We had worked on extending this to btrfs so that it's all integrated
properly with the block layer. And we heard long promises of how you
would make that switch happen but refused us to let us make that switch.
So now it's 2 years later and zero happend in that area.

That also means block device freezing on btrfs is broken. If you freeze
a block device used by btrfs via the dm (even though unlikely) layer you
freeze the block device without btrfs being informed about that.

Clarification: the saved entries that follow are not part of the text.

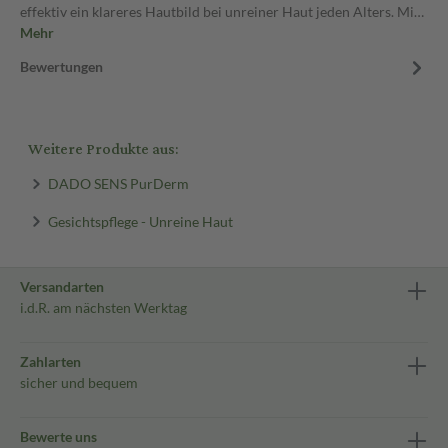
effektiv ein klareres Hautbild bei unreiner Haut jeden Alters. Mi…
Mehr
Bewertungen
Weitere Produkte aus:
DADO SENS PurDerm
Gesichtspflege - Unreine Haut
Versandarten
i.d.R. am nächsten Werktag
Zahlarten
sicher und bequem
Bewerte uns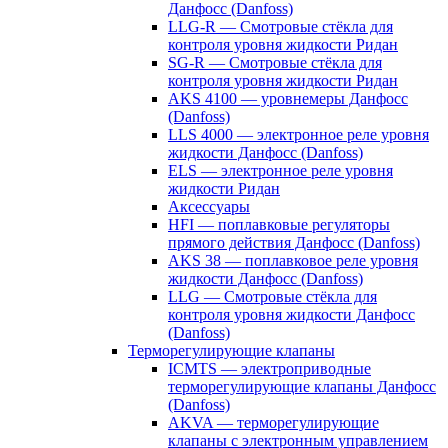
Данфосс (Danfoss)
LLG-R — Смотровые стёкла для
контроля уровня жидкости Ридан
SG-R — Смотровые стёкла для
контроля уровня жидкости Ридан
AKS 4100 — уровнемеры Данфосс
(Danfoss)
LLS 4000 — электронное реле уровня
жидкости Данфосс (Danfoss)
ELS — электронное реле уровня
жидкости Ридан
Аксессуары
HFI — поплавковые регуляторы
прямого действия Данфосс (Danfoss)
AKS 38 — поплавковое реле уровня
жидкости Данфосс (Danfoss)
LLG — Смотровые стёкла для
контроля уровня жидкости Данфосс
(Danfoss)
Терморегулирующие клапаны
ICMTS — электроприводные
терморегулирующие клапаны Данфосс
(Danfoss)
AKVA — терморегулирующие
клапаны с электронным управлением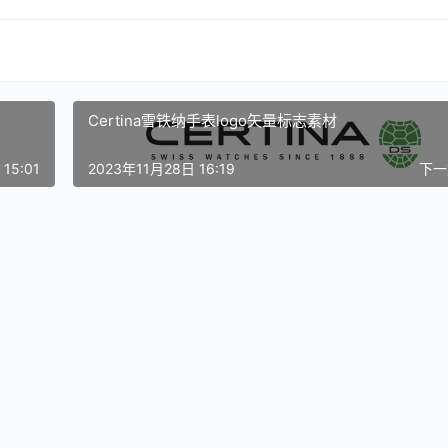
Certina雪铁纳手表logo矢量标志素材
15:01
2023年11月28日 16:19
下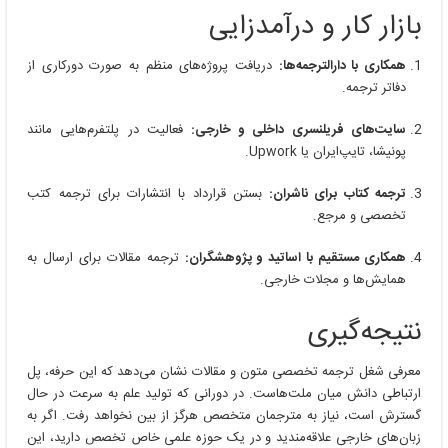
بازار کار و درآمدزایی
همکاری با دارالترجمه‌ها:
دریافت پروژه‌های منظم به صورت دورکاری از
دفاتر ترجمه.
سایت‌های فریلنسری داخلی و خارجی:
فعالیت در پلتفرم‌هایی مانند
پونیشا، تایپ‌ایران یا Upwork.
ترجمه کتاب برای ناشران:
بستن قرارداد با انتشارات برای ترجمه کتب
تخصصی و مرجع.
همکاری مستقیم با اساتید و پژوهشگران:
ترجمه مقالات برای ارسال به
همایش‌ها و مجلات خارجی.
نتیجه‌گیری
معرفی شغل ترجمه تخصصی متون و مقالات نشان می‌دهد که این حرفه، پل
ارتباطی دانش میان ملت‌هاست. در دورانی که تولید علم به سرعت در حال
گسترش است، نیاز به مترجمان متخصص هرگز از بین نخواهد رفت. اگر به
زبان‌های خارجی علاقه‌مندید و در یک حوزه علمی خاص تخصص دارید، این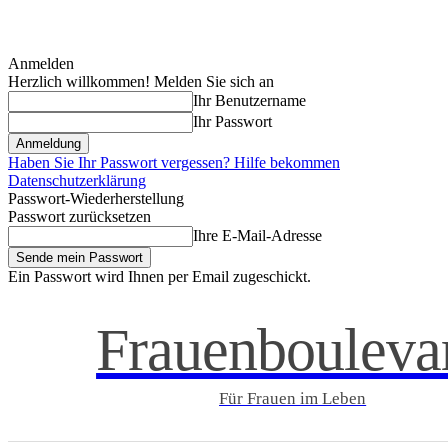
Anmelden
Herzlich willkommen! Melden Sie sich an
Ihr Benutzername
Ihr Passwort
Haben Sie Ihr Passwort vergessen? Hilfe bekommen
Datenschutzerklärung
Passwort-Wiederherstellung
Passwort zurücksetzen
Ihre E-Mail-Adresse
Ein Passwort wird Ihnen per Email zugeschickt.
Frauenbouleva
Für Frauen im Leben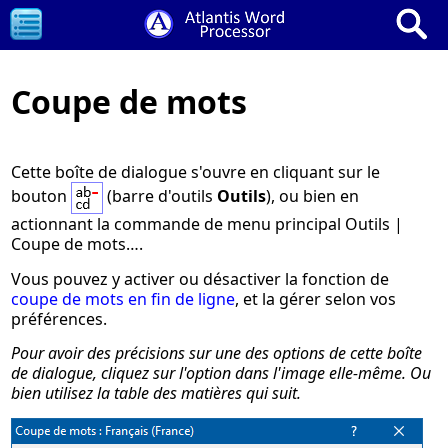
Coupe de mots
Cette boîte de dialogue s'ouvre en cliquant sur le
bouton
(barre d'outils
Outils
), ou bien en
actionnant la commande de menu principal
Outils |
Coupe de mots…
.
Vous pouvez y activer ou désactiver la fonction de
coupe de mots en fin de ligne
, et la gérer selon vos
préférences.
Pour avoir des précisions sur une des options de cette boîte
de dialogue, cliquez sur l'option dans l'image elle-même. Ou
bien utilisez la table des matières qui suit.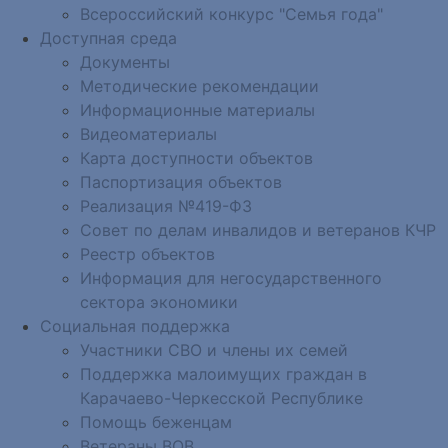
Всероссийский конкурс "Семья года"
Доступная среда
Документы
Методические рекомендации
Информационные материалы
Видеоматериалы
Карта доступности объектов
Паспортизация объектов
Реализация №419-ФЗ
Совет по делам инвалидов и ветеранов КЧР
Реестр объектов
Информация для негосударственного
сектора экономики
Социальная поддержка
Участники СВО и члены их семей
Поддержка малоимущих граждан в
Карачаево-Черкесской Республике
Помощь беженцам
Ветераны ВОВ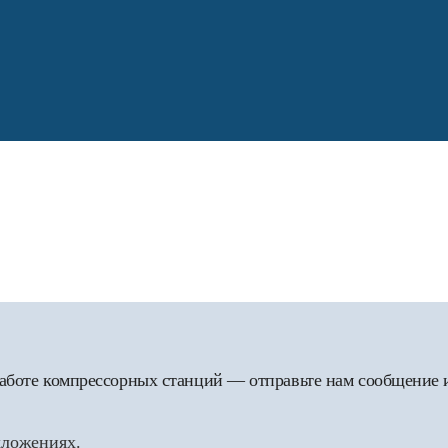
 работе компрессорных станций — отправьте нам сообщение
дложениях.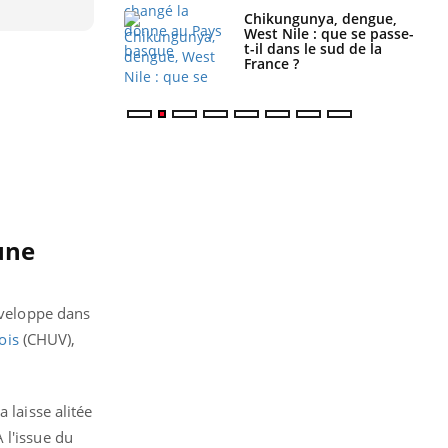
 oublier les
Chikungunya, dengue,
en vacances ?
West Nile : que se passe-
t-il dans le sud de la
France ?
une
développe dans
ois
(CHUV), ​​
la laisse alitée
 l'issue du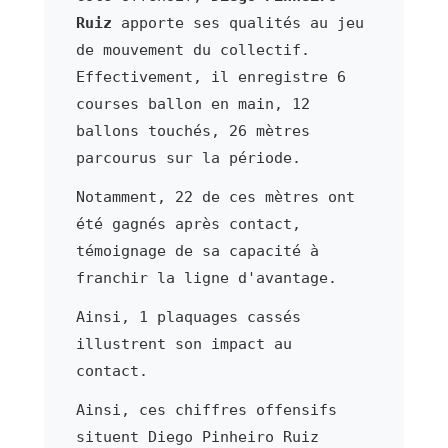
Ruiz
apporte ses qualités au jeu
de mouvement du collectif.
Effectivement, il enregistre 6
courses ballon en main, 12
ballons touchés, 26 mètres
parcourus sur la période.
Notamment, 22 de ces mètres ont
été gagnés après contact,
témoignage de sa capacité à
franchir la ligne d'avantage.
Ainsi, 1 plaquages cassés
illustrent son impact au
contact.
Ainsi, ces chiffres offensifs
situent Diego Pinheiro Ruiz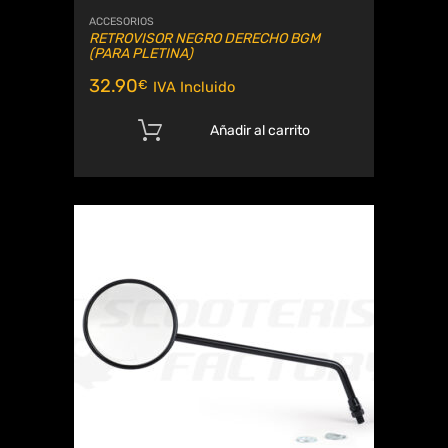
ACCESORIOS
RETROVISOR NEGRO DERECHO BGM
(PARA PLETINA)
32.90
€
IVA Incluido
Añadir al carrito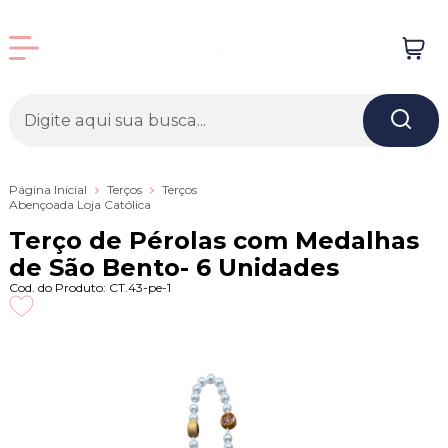
Página Inicial
Terços
Terços
Abençoada Loja Católica
Terço de Pérolas com Medalhas
de São Bento- 6 Unidades
Cod. do Produto: CT.43-pe-1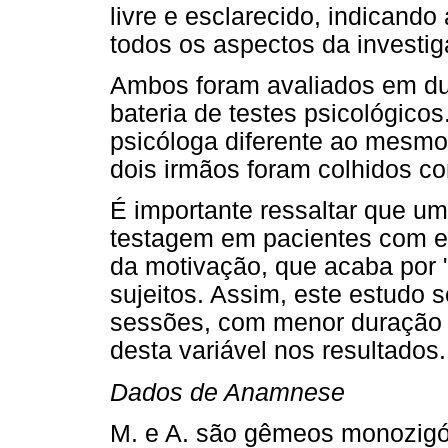
livre e esclarecido, indicand
todos os aspectos da investig
Ambos foram avaliados em dua
bateria de testes psicológico
psicóloga diferente ao mesmo
dois irmãos foram colhidos co
É importante ressaltar que um
testagem em pacientes com es
da motivação, que acaba por 
sujeitos. Assim, este estudo 
sessões, com menor duração d
desta variável nos resultados.
Dados de Anamnese
M. e A. são gêmeos monozigó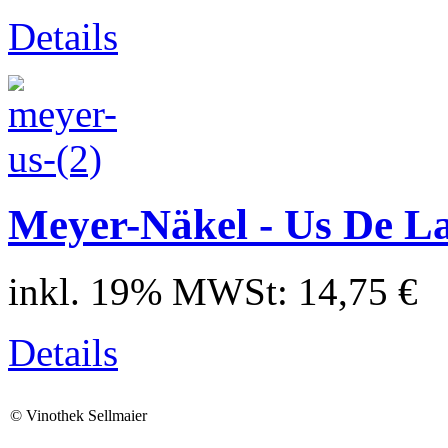
Details
Meyer-Näkel - Us De La
inkl. 19% MWSt:
14,75 €
Details
©
Vinothek Sellmaier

It also means that block device removal is likely a bit yanky because
btrfs won't be notified when any device other than the main device is
suddenly yanked. You probably have logic there but the block layer can
easily inform the filesystem about such an event nowadays and let it
take appropriate action.

And fwiw, you also don't restrict writing to mounted block devices.
That's another thing you blocked us from implementing even though we
sent the changes for that already and so we disabled that in
ead622674df5 ("btrfs: Do not restrict writes to btrfs devices"). So
you're also still vulnerable to that stuff.

> 
> Thus the new callback may be a good chance for those mature fses to explore
> some corner case availability improvement, e.g. the loss of the external
> journal device while there is no live journal on it.

Already handled for xfs and ext4 cleanly since our rework iiuc.

> (I have to admin it's super niche, and live-migration to internal journal
> may be way more complex than my uneducated guess)
> 
> Thanks,
> Qu
> 
> > Or we should at least explore whether that's feasible and if it's
> > overall advantageous to maintenance and standardization. We've already
> > done a bit of that and imho it's now a lot easier to reason about the
> > basics already.
> > 
> > > 
> > > We even don't have a proper way to let end user configure the device loss
> > > behavior.
> > > E.g. some end users may prefer a full shutdown to be extra cautious, other
> > > than continue degraded.
> > 
> > Right.
>